Benjamin, appris-je également, de l’odradek dans son Kafka écrit : « Odradek est la forme que prennent les choses tombées dans l’oubli « . Cela aussi me frappe, tant c’est au coeur de tout ce que je rencontre depuis que je suis inscrite à cet atelier, ce que je me coltine. Ce n’est pas cependant ma lecture, pas ce que j’y pressens, qui me rejoint dans ce que je me retrouverai à écrire ici, péniblement : j’y perçois ce qui ne s’est pas articulé, ce qui date d’un âge de la vie où les choses ne connaissaient pas encore le chemin de l’articulation, restaient silencieuses. C’est un peu ce que je découvre en écrivant cette poupée : je sais que je n’ai pas exprimé ce que je ressentais comme une déception et qui me laissait interdite. (Tandis, que l’ombre papillonnée d’un doute me frôle : cette déception, jusqu’à quel point n’a-t-elle constitué mon être). Et cette déception, cette sorte de déception silencieuse, qui cause le sentiment d’interdiction, je ne l’ai pas écrite. Je n’y suis pas parvenue. Mais, ça n’a rien à voir.

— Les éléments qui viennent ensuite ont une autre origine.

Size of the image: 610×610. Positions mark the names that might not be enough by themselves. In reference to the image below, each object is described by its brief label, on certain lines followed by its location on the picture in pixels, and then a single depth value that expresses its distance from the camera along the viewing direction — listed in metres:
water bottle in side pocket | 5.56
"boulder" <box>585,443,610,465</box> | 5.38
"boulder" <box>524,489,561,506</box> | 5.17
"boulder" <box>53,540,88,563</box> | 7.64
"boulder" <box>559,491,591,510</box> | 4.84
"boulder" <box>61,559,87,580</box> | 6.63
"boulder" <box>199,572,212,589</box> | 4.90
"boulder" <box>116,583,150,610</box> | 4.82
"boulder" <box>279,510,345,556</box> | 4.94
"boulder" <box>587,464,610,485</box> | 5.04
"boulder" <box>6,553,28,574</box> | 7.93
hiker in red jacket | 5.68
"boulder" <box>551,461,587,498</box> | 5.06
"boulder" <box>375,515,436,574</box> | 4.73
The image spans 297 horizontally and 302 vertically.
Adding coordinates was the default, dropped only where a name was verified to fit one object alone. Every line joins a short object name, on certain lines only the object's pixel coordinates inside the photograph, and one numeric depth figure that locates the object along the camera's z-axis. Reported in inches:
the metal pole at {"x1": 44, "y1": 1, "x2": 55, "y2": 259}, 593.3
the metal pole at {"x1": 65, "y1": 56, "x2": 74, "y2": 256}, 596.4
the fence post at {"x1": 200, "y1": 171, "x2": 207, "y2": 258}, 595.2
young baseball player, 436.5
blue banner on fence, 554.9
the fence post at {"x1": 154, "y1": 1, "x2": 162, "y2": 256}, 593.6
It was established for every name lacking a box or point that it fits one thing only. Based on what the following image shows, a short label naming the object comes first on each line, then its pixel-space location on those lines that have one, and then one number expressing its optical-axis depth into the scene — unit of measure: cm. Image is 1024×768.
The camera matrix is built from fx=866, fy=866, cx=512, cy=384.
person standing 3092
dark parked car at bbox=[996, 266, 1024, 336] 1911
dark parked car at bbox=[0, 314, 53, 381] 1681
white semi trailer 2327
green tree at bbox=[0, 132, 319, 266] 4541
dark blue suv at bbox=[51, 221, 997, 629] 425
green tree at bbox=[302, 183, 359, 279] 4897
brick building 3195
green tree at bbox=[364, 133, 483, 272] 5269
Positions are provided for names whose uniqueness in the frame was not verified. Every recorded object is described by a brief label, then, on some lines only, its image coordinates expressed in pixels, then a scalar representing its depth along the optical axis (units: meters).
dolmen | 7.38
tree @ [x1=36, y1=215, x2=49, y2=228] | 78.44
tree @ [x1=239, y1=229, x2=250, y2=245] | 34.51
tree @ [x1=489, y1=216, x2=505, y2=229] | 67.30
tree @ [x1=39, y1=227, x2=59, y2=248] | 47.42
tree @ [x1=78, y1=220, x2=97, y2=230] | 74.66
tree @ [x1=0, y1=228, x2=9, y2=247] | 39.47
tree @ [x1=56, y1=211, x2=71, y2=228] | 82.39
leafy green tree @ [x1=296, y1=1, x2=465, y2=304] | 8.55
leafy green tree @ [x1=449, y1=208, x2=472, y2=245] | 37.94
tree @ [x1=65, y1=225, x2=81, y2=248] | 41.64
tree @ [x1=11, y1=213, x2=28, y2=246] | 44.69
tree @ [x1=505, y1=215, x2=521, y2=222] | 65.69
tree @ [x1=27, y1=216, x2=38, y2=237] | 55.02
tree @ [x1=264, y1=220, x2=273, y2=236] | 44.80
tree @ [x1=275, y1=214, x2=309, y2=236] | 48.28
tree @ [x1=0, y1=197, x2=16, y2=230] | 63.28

S’agissant des objets de Jean-Loup Trassard, je retiens l’adjectif initial, de lancement, je retiens ce que F dit des adjectifs : réduire tant que possible leur emploi, je retiens la simplicité de la description, je retiens, en énigme encore : ce qui fait le coeur de la littérature (les 4 roues peintes en rouge).

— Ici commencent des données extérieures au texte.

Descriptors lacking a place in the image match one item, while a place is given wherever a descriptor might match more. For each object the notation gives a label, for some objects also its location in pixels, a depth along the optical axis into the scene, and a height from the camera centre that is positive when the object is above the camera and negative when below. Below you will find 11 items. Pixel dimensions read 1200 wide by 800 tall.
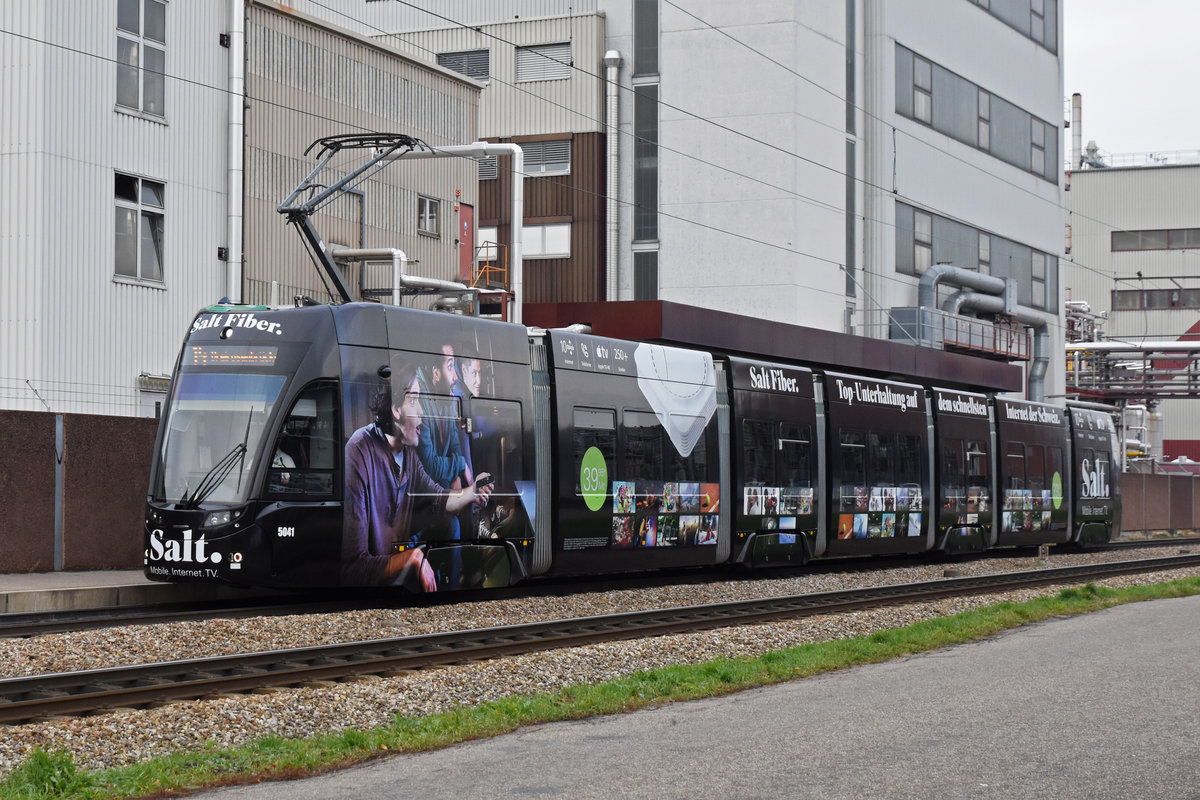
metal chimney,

D’odradek : tenter de faire cela : que l’objet seul parle, pour ne rien dire.
J’avais espéré qu’un objet ou plusieurs remonte de l’enfance : aucun, sinon, très vite, l’odeur écoeurante de cette poupée.

(Question pendante : que redoute le père de famille?)

A propos de véronique müller

même si je perds le fil, je m'en sors plutôt bien mal.

2 commentaires à propos de “#enfances #07 | étrangetés”

  1. je retrouve les mêmes sensations que toi face à cet objet poupon censé être tendre et doux, en tout cas suffisamment pour remplacer un vrai bébé… tout le contraire… on dirait que tu l’as eu entre les mains le décrire si finement..
    (je n’ai pas eu de poupée ni de poupon quand j’étais enfant, on m’a offert ma première poupée très tardivement vers 10 ou 11 ans… et elle était plutôt jolie, l’habiller et la déshabiller, la coucher, la promener, quoi faire d’autre ?)
    drôle de concept que celui d’Odradek ! tes notes m’éclairent un peu, n’ayant pas eu le loisir de l’étudier alors au cœur de la fièvre…

    merci pour ce travail et cette exploration…

  2. Oui, j’en ai eu un…. Cet objet m’a plongée dans une sorte de perplexité et a entraîné une forme de déception, dont je ne sais pas si je dois chercher à les formuler, exploiter davantage.
    Perplexité, oui.
    Avais-je demandé une poupée? Probablement. Je crois que j’étais assez conventionnelle, et probablement, je devais demander ce que les autres demandaient. Mais, à quoi est-ce que je m’attendais?
    C’est tellement lié à la vie, à la maternité peut-être, à la féminité, au rôle à endosser, je ne sais pas. Il y avait une sorte de déception par rapport à l’ersatz. Le poupon était en fait très bien fait. Mes parents avaient un très bon choix.
    J’ai également reconnu la déception de Nathalie Sarraute avec la plus grande poupée.
    Au fond, quand elle fait la leçon à ces petits personnages qu’elle bricole elle-même, censés représenter ses camarades de classe, et qui n’ont rien de « ressemblant », cela lui convient beaucoup mieux, convient mieux à son imagination, que cet objet ressemblant où l’imaginaire n’est pas investi de la même façon, mais qui impose au contraire une image qui se plaque sur ce qui pourrait être « pensé » de la maternité, de l’être féminin, du corps… que sais-je… j’ai le même sentiment de rebutement face aux images de synthèse…
    Enfin….. Tout ça…. Les ateliers nous mène toujours en des endroits où nous n’aurions jamais pensé aller.

    L’odradek : Très reconnaissante à François Bon de m’avoir fait découvrir ce texte, que j’avais probablement lu ( et oublié il y a longtemps), mais la façon dont il fait résonner les textes et amène à ce qu’on les investisse dans un travail personnel, c’est…

    Merci Françoie d’être passée et de m’avoir confié test réactions !!